Isbell Sara L, Haslam Simone B, Zankel Todd C
Raptor Pharmaceutical Inc., 9 Commercial Boulevard, Suite 200, Novato, CA 94949, USA.
Biochem Biophys Res Commun. 2007 Sep 28;361(3):758-62. doi: 10.1016/j.bbrc.2007.07.058. Epub 2007 Jul 26.

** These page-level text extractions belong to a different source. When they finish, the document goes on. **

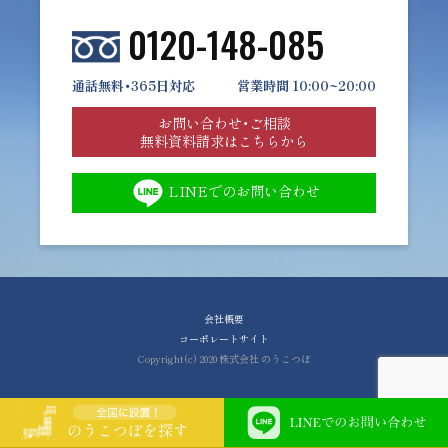
0120-148-085
通話無料・365日対応
営業時間 10:00~20:00
お問い合わせ・ご相談
無料資料請求はこちらから
LINEでのお問い合わせ
会社概要
コーポレートサイト
Copyright(c) 2020 株式会社 のうこつぼ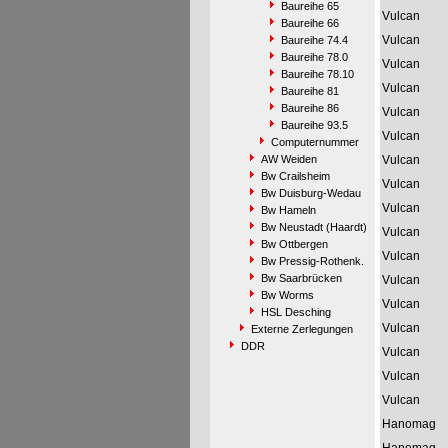
Baureihe 65
Vulcan
Baureihe 66
Vulcan
Baureihe 74.4
Baureihe 78.0
Vulcan
Baureihe 78.10
Vulcan
Baureihe 81
Baureihe 86
Vulcan
Baureihe 93.5
Vulcan
Computernummer
AW Weiden
Vulcan
Bw Crailsheim
Vulcan
Bw Duisburg-Wedau
Vulcan
Bw Hameln
Bw Neustadt (Haardt)
Vulcan
Bw Ottbergen
Vulcan
Bw Pressig-Rothenk.
Bw Saarbrücken
Vulcan
Bw Worms
Vulcan
HSL Desching
Vulcan
Externe Zerlegungen
DDR
Vulcan
Vulcan
Vulcan
Hanomag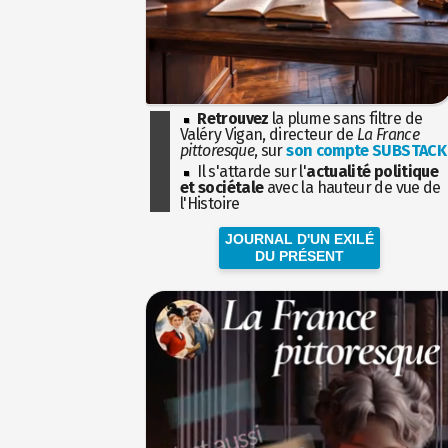
Retrouvez
la plume sans filtre de
Valéry Vigan, directeur de
La France
pittoresque
, sur
son compte SUBSTACK
Il s'attarde sur l'
actualité politique
et sociétale
avec la hauteur de vue de
l'Histoire
JOURNAL D'UN EXILÉ
DU PRÉSENT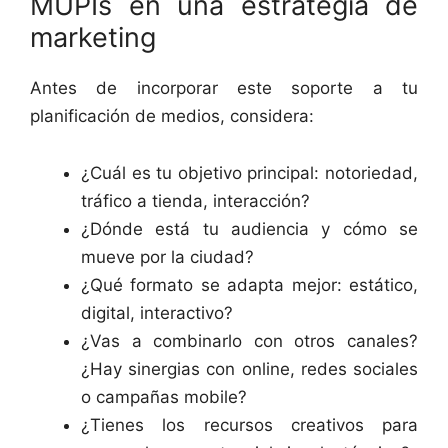
MUPIs en una estrategia de
marketing
Antes de incorporar este soporte a tu
planificación de medios, considera:
¿Cuál es tu objetivo principal: notoriedad,
tráfico a tienda, interacción?
¿Dónde está tu audiencia y cómo se
mueve por la ciudad?
¿Qué formato se adapta mejor: estático,
digital, interactivo?
¿Vas a combinarlo con otros canales?
¿Hay sinergias con online, redes sociales
o campañas mobile?
¿Tienes los recursos creativos para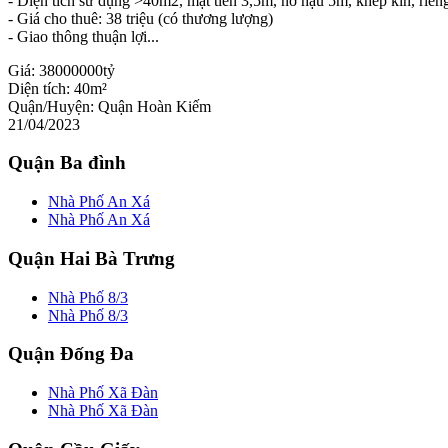
- Diện tích sử dụng >40m2, mặt tiền 3,5m, nở hậu 5m, khép kín, riêng
- Giá cho thuê: 38 triệu (có thương lượng)
- Giao thông thuận lợi...
Giá:
38000000tỷ
Diện tích:
40m²
Quận/Huyện:
Quận Hoàn Kiếm
21/04/2023
Quận Ba đình
Nhà Phố An Xá
Nhà Phố An Xá
Quận Hai Bà Trưng
Nhà Phố 8/3
Nhà Phố 8/3
Quận Đống Đa
Nhà Phố Xã Đàn
Nhà Phố Xã Đàn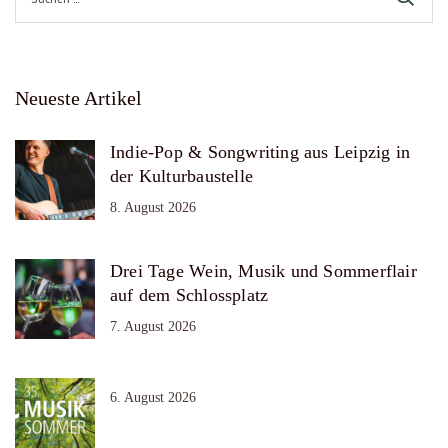
nach:
Neueste Artikel
Indie-Pop & Songwriting aus Leipzig in
der Kulturbaustelle
8. August 2026
Drei Tage Wein, Musik und Sommerflair
auf dem Schlossplatz
7. August 2026
6. August 2026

The third domain of the low-density lipoprotein receptor-associated protein (RAP d3) binds with high-affinity to pairs of complement-type repeats (CR) within the LDLR family of receptors. Structural analyses have defined the contact surface between RAP d3 and a CR pair from the low-density lipoprotein receptor (LDLR). Much of the sequence of RAP d3 has been proposed to stabilize the receptor-binding region without participating directly in formation of the contact surface. We have developed a truncated version of RAP d3 in which these scaffolding regions are excised and replaced with a single, intramolecular disulfide bond. This substitution allows for deletion of as much as a third of the RAP d3 sequence with substantial retention of receptor-binding ability.
低密度脂蛋白受体相关蛋白(RAP d3)的第三个结构域与低密度脂蛋白受体(LDLR)家族受体中的补体类型重复序列(CR)对具有高亲和力结合。结构分析确定了RAP d3与低密度脂蛋白受体(LDLR)的一对CR之间的接触表面。有人提出,RAP d3的大部分序列可稳定受体结合区域,而不直接参与接触表面的形成。我们开发了一种RAP d3的截短版本,其中切除了这些支架区域,并用单个分子内二硫键取代。这种取代使得RAP d3序列可删除多达三分之一,同时仍能大量保留受体结合能力。